Ya karena standar akhlak beliau tak sama dengan kita. Beliau adalah contoh kebaikan par excellence. Surat ini, menurut ajaran yang ku dengar, adalah bukti kenabian dan kebenaran wahyu. Jika Qur’an itu buatan Nabi Muhammad sebagai manusia, tentu surat yang ‘memalukan’ ini tak disampaikan, disembunyikan saja. Namun Nabi Muhammad, dalam bangun hingga tidurnya adalah teladan. Dan dalam konteks surat ini, dalam wajah masamnya pun mengandung pembelajaran. Pembelajaran tentang prioritas kita kala menghadapi orang lain.
Belakangan ini, aku termenung kala sampai pada surat ini. Tersebab profesiku yang dekat dengan dunia ajar-mengajar.
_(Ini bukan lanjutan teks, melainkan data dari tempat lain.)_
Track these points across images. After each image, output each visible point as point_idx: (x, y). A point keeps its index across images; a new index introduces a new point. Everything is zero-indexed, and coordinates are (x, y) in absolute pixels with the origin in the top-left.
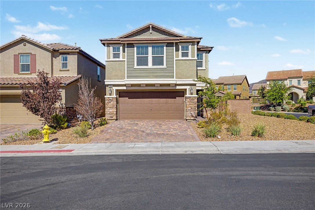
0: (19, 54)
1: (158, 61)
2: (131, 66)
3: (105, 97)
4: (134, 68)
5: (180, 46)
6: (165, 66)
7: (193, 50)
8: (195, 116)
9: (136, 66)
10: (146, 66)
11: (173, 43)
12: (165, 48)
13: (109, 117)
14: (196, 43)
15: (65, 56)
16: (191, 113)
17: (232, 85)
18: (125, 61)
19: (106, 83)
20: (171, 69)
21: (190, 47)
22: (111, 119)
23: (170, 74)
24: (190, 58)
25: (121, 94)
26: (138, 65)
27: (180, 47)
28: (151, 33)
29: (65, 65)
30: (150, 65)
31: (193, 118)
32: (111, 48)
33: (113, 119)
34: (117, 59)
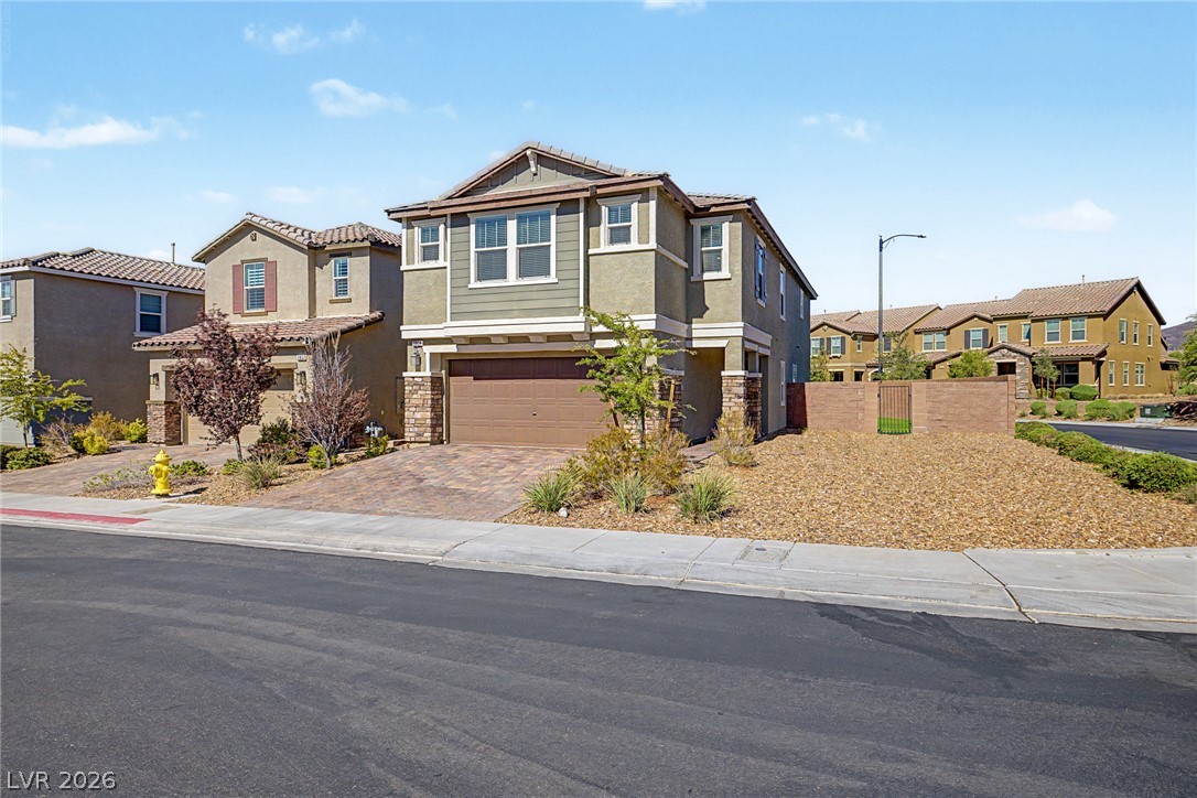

Dalam duniaku, justru adalah penting untuk memprioritaskan mereka yang punya kuasa, yang punya wewenang, yang memiliki kendali keuangan, sebab pembelajaran telah menjadi bisnis. Maka pada mereka yang berduit jelas akan ku pasang apa yang kini disebut sebagai senyum dan tawa karir. Meskipun aku pun sejatinya bisa membaca bahwa mereka tak sungguh-sungguh dalam belajar. Tak benar-benar ingin memperbaiki diri. Sementara pada ia yang tak punya uang, tak bisa membayar, ku berikan ala kadarnya. Kuterima dengan sekedar waktu yang ku punya. Kuberikan sekedar apa yang tersisa.
Duh, betapa surat ini menampar-namparku. Bahwa pada diri yang berjibaku dengan ilmu, selayaknya lah jangan begitu. Murid tak selayaknya dinilai dari uang atau kekuasaan yang ia punya. Melainkan dikenali dari kesungguhan niatnya. Mereka yang tampak bisa melihat, belum tentu benar-benar mampu melihat nilai dari sebuah ilmu. Sementara mereka yang ‘buta’ mata lahirnya, bisa jadi amat terbuka mata batinnya. Keahlian seorang guru, pertama-tama adalah mengenali kesungguhan pada muridnya. Sebab yang ia akan turunkan adalah cahaya. Dan cahaya hanya bernilai pada mereka yang telah berkenan membuka pintu dan jendela.
Perenungan lain, sungguh pada surat ini terkandung ajaran untuk mengutamakan kesabaran dan keramahan. Wajah masam adalah sesuatu yang wajar kala hati kesal, namun selayaknya ia dikendalikan. Sebab dari sekian banyak ekspresi yang ada dalam keseharian kita manusia, wajah masam inilah yang secara jelas dijadikan ayat-ayat Qur’an. Betapa ia begitu penting untuk dikendalikan. Betapa kemasaman wajah bukanlah yang yang remeh. Dan sebaliknya, betapa pentingnya melatih keramahan dan kelembutan.
Lalu dari mana datangnya keramahan ini?
Dari memandang manusia setara. Bukan dari apa yang tampak dari mereka, melainkan dari apa yang mereka niatkan. Dari ketulusan mereka. Dilepas segala atributnya, para pembesar Quraisy itu sama belaka dengan orang lain. Disisakan niatnya, mereka tak lebih baik dari orang yang buta.